- [PROBLEM DESCRIPTION]:
Your response should consist of one number, the count of lines below that contain "layout".

- [PROVIDED ENTRIES]:
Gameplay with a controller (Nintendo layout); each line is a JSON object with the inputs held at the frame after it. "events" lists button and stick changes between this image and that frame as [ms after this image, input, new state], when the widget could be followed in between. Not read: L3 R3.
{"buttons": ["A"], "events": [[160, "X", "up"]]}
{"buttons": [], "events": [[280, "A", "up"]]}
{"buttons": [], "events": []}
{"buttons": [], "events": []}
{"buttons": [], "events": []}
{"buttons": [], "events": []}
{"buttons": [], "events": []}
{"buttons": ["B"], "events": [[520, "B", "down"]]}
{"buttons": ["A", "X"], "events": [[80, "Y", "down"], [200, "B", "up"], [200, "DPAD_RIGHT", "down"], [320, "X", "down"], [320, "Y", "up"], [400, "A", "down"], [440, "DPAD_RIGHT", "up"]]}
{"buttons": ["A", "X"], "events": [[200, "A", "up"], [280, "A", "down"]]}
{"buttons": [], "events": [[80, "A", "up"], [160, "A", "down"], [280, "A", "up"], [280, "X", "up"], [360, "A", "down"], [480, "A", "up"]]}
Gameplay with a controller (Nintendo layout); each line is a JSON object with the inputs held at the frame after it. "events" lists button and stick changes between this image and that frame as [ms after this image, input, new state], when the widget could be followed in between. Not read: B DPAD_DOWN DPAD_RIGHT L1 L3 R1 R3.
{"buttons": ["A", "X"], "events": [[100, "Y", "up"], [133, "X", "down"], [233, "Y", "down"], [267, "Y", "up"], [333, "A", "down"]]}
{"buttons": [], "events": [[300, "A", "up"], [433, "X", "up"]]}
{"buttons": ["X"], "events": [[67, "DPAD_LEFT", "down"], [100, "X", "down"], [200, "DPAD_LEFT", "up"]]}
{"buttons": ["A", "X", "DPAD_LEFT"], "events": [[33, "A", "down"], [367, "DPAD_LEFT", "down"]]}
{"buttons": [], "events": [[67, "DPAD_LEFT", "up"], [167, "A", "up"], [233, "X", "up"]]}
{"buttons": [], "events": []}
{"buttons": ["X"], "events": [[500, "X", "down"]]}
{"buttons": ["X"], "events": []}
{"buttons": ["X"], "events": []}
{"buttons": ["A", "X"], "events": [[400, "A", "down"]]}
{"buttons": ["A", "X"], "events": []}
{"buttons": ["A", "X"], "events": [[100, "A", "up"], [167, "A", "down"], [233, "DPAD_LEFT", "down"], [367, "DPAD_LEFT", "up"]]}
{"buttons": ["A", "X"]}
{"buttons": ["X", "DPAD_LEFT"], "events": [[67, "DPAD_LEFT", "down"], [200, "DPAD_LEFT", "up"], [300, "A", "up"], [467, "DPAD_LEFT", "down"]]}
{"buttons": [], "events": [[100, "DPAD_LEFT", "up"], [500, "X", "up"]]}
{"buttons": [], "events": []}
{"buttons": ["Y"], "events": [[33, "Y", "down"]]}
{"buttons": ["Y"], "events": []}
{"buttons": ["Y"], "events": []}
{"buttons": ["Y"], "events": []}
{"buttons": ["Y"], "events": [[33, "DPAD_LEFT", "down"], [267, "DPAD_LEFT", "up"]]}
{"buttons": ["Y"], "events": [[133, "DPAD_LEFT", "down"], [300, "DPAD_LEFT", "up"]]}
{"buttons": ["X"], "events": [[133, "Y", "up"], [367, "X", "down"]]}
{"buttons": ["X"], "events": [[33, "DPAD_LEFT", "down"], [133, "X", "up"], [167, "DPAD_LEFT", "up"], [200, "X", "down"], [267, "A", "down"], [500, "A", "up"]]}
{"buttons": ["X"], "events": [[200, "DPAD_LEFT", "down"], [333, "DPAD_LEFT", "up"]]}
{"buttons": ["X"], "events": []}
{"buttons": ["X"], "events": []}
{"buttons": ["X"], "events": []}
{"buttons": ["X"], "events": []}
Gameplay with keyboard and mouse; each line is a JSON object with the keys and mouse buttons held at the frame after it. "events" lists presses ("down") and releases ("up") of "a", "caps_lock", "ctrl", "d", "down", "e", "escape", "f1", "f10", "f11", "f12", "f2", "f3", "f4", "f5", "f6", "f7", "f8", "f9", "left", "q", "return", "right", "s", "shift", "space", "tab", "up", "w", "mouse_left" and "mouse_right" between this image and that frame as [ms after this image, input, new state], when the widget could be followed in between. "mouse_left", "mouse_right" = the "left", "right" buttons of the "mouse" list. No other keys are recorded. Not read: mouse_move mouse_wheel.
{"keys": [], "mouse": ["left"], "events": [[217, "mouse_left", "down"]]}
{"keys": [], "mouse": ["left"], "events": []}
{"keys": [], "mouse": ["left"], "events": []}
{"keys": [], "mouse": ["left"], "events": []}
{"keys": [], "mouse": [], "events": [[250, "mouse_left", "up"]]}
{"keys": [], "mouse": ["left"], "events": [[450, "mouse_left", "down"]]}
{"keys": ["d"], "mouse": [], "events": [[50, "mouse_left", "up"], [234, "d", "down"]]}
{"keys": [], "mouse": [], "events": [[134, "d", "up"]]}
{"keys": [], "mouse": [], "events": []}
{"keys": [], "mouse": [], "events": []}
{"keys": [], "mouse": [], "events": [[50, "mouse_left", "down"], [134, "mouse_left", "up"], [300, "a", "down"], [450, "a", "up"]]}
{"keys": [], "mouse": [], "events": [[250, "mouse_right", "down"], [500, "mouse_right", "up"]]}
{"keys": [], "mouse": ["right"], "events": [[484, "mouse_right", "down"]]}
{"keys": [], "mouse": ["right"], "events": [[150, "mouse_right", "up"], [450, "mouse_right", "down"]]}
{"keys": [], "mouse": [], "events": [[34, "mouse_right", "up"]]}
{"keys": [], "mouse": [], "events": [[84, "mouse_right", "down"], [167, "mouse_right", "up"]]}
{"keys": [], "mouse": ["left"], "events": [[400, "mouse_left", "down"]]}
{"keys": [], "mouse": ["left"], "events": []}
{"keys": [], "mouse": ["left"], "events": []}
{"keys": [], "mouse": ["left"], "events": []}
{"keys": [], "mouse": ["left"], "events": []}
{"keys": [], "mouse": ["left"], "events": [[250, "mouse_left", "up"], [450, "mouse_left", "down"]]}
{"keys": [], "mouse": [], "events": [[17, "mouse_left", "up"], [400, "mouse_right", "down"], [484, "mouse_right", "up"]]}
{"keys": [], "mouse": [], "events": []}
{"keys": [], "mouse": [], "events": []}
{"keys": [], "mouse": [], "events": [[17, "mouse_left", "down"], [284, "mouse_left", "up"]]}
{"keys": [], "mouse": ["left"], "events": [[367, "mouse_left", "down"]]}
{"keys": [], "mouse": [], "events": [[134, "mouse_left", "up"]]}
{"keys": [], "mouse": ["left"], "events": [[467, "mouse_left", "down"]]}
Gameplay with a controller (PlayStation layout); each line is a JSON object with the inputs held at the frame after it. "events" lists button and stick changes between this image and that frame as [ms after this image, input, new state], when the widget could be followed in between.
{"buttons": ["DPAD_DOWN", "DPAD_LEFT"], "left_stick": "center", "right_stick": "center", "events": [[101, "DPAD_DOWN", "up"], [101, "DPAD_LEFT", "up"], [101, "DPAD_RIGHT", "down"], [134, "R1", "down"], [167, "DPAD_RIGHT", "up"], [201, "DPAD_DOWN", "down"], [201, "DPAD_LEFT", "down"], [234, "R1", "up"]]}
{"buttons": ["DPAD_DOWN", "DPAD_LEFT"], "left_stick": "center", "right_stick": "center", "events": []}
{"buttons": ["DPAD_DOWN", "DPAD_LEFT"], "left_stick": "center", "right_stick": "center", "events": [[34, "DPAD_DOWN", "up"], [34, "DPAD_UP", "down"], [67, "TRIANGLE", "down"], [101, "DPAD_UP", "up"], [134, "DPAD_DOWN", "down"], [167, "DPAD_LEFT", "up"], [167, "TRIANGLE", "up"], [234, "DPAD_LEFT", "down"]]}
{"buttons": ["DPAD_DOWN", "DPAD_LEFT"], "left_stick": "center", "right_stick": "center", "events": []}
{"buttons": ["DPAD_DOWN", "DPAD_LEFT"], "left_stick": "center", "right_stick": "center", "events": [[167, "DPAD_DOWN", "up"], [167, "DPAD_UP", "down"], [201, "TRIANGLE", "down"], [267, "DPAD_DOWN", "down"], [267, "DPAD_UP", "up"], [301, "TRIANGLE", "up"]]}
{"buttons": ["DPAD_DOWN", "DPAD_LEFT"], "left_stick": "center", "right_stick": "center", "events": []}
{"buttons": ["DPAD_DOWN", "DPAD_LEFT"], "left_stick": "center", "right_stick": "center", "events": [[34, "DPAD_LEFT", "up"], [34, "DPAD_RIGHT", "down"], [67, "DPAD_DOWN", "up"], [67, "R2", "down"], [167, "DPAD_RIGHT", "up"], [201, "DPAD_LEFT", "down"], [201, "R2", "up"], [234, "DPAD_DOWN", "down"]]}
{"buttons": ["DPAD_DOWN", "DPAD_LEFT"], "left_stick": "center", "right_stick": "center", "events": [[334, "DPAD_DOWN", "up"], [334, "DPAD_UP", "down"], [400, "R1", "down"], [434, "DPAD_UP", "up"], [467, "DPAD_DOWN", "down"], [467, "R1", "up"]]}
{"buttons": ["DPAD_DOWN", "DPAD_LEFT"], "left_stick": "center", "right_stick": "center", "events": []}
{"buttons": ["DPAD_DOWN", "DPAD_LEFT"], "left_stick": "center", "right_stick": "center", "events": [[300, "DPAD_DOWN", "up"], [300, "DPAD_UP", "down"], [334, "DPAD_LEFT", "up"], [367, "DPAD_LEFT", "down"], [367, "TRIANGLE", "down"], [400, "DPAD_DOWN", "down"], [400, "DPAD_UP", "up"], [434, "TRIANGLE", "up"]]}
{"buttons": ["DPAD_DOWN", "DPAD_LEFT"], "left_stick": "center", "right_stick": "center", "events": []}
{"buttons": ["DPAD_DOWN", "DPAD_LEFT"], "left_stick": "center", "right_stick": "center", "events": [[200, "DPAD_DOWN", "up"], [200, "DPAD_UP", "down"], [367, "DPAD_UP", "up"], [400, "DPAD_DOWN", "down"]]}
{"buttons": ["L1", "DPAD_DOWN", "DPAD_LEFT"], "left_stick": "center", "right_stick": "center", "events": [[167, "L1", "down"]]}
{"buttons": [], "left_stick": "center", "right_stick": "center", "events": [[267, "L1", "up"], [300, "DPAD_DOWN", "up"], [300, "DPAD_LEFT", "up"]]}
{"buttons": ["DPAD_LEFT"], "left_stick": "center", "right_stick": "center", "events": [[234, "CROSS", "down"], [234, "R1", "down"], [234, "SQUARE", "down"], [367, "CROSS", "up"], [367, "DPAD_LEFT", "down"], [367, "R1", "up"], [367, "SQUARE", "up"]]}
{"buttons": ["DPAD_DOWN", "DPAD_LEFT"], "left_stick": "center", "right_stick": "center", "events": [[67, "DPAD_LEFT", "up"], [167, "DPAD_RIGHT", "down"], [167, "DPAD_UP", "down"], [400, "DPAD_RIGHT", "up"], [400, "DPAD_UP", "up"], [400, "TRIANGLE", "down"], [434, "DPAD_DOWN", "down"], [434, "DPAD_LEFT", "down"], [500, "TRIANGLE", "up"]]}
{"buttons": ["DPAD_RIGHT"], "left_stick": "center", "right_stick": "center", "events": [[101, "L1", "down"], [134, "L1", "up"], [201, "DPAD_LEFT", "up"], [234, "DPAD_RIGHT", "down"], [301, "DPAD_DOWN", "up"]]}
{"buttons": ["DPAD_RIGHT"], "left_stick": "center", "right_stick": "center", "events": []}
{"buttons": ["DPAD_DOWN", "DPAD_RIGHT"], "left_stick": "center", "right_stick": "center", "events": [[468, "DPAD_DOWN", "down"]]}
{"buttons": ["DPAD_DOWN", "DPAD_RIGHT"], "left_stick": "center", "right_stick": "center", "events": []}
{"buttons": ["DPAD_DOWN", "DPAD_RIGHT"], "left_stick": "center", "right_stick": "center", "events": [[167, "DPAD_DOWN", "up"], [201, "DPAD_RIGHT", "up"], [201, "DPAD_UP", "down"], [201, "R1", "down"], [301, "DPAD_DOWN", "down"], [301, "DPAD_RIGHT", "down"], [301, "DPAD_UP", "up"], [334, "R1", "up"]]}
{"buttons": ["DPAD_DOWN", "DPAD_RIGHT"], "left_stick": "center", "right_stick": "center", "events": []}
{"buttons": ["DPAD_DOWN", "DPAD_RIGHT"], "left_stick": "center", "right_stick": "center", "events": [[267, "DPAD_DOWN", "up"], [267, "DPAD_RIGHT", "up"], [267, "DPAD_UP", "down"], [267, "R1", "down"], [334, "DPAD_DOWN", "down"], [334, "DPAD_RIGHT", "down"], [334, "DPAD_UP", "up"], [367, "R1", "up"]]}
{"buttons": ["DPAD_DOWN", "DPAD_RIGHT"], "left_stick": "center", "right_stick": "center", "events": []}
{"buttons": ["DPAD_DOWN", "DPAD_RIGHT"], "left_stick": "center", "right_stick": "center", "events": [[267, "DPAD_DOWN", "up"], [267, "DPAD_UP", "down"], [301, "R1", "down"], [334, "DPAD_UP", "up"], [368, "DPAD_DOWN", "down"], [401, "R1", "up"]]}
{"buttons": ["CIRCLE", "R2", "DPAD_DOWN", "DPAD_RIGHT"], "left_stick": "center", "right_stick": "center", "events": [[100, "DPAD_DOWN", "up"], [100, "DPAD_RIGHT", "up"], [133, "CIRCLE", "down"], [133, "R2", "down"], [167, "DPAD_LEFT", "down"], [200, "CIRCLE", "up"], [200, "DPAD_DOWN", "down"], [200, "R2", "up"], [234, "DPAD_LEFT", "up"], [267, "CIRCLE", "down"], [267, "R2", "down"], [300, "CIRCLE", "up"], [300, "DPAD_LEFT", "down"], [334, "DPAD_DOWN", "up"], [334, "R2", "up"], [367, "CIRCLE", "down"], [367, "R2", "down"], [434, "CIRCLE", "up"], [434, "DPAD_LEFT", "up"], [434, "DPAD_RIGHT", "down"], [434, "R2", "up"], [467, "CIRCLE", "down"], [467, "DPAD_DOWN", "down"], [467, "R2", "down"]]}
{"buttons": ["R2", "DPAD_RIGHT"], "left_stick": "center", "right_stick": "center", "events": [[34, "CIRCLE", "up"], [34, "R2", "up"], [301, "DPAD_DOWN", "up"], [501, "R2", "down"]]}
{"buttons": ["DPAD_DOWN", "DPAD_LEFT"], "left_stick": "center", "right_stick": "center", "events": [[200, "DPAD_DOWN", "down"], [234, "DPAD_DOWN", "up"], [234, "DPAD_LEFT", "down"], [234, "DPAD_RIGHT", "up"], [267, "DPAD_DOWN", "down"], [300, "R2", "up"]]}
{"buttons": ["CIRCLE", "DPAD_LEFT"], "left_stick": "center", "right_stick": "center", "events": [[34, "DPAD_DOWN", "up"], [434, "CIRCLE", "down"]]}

- [RESULT FOR THIS EXERCISE]:
3